The poet revolutionary
Stories of the proverbial poet at the fore of the revolution are common, and in many cases these poets, at least according to legend, are even the ones who start them. Attila Gérecz belongs among those who not only encouraged the people in their struggle against the enemy, but he also participated in the battles after having spent much time in a communist prison.
The life path of this poet from an intellectual background encapsulates communism’s reign of terror in a single person. Despite being an excellent student, his father’s well-to-do middle class background meant that he was not admitted to any university, and consequently he trained to be a machinist. Additionally, in 1949, Gérecz became a member of the national pentathlon team, and was such a good marksman that he frequently defeated his teammate who would go on to be an Olympic and World Champion.
Despite excelling in sports, in his case this was oddly not enough to escape trumped-up charges against him, as opposed to other excellent athletes who were so important to the authorities that they were even occasionally released from prison to compete. Gérecz was falsely charged with conspiring against the one-party state, which at the time was considered a heinous crime, and the paranoid communist state frequently used this charge to liquidate its political enemies. For this reason, on December 8, 1950, he was arrested and sentenced to 15 years in prison. The situation was so serious that four of his fellow accused were sentenced to death, three of them later executed. Gérecz continued to write poetry during his time in prison, as well as to translate works of German, English and French poets.
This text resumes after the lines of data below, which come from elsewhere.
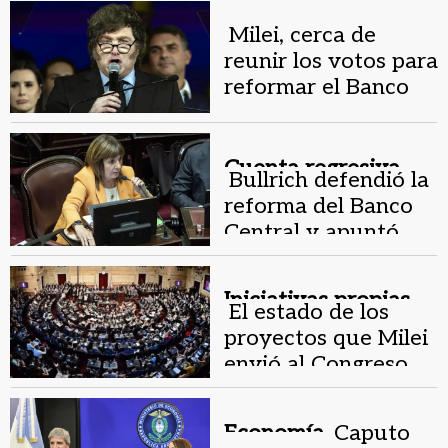
Policía durante la
marcha
Milei, cerca de
reunir los votos para
reformar el Banco
Central
Cuenta regresiva.
Bullrich defendió la
reforma del Banco
Central y apuntó
contra el
kirchnerismo
Iniciativas propias.
El estado de los
proyectos que Milei
envió al Congreso
Economía.
Caputo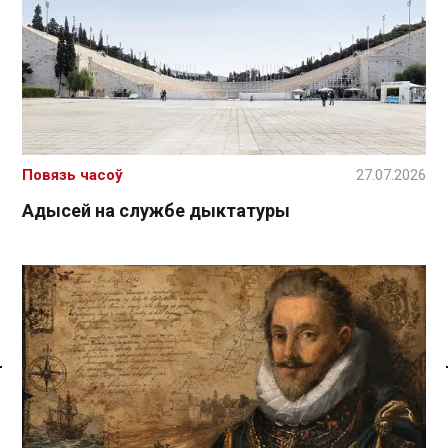
Повязь часоў
27.07.2026
Адысей на службе дыктатуры
Спасылка без VPN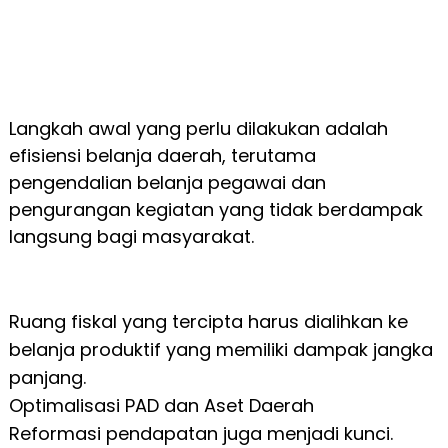
Langkah awal yang perlu dilakukan adalah
efisiensi belanja daerah, terutama
pengendalian belanja pegawai dan
pengurangan kegiatan yang tidak berdampak
langsung bagi masyarakat.
Ruang fiskal yang tercipta harus dialihkan ke
belanja produktif yang memiliki dampak jangka
panjang.
Optimalisasi PAD dan Aset Daerah
Reformasi pendapatan juga menjadi kunci.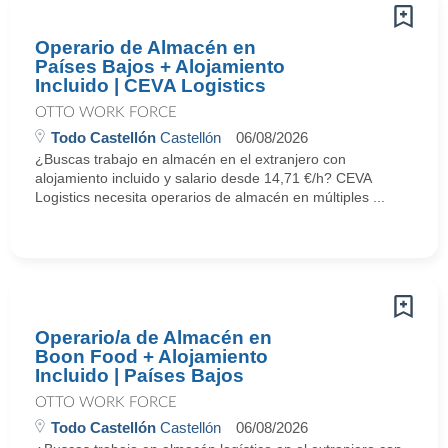
Operario de Almacén en
Países Bajos + Alojamiento
Incluido | CEVA Logistics
OTTO WORK FORCE
Todo Castellón
Castellón
06/08/2026
¿Buscas trabajo en almacén en el extranjero con
alojamiento incluido y salario desde 14,71 €/h? CEVA
Logistics necesita operarios de almacén en múltiples ...
Operario/a de Almacén en
Boon Food + Alojamiento
Incluido | Países Bajos
OTTO WORK FORCE
Todo Castellón
Castellón
06/08/2026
After 1953 the situation in the prison relaxed somewhat, and he was able to form a literary circle, with the participants able to read the poems they had written onto toilet paper to each other. A collection of these poems was later published in the West.
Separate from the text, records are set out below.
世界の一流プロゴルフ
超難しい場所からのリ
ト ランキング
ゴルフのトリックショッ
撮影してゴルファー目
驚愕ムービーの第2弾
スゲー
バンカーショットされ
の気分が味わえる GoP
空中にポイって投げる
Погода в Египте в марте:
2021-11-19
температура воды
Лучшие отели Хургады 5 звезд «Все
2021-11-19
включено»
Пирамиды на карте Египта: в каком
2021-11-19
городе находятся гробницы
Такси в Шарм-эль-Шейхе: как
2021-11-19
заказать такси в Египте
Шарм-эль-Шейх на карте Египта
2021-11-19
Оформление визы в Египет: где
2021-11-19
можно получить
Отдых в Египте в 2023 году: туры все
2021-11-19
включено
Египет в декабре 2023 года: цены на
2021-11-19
On July 18, 1954, Gérecz escaped prison by throwing himself into the flooded Danube, but three days later an informer betrayed him. He was captured and placed in isolation. The revolutionaries freed him from prison on October 30, 1956, and he joined the fight against the Soviets on November 4th. During the first few days he even managed to knock out two tanks. His third attempt ended in tragedy, however, when a round fired from a T-34 tank struck and killed him.
Gérecz’s memory was loyally preserved by the revolutionaries, and from 1957 Hungarian immigrants living in the West published his poems in the journal Nemzetőr. The poet’s works were published for the first time in Hungary in 1991. His poems handwritten in prison have been published several times since, and his memory is also preserved through the Attila Gérecz youth pentathlon competition.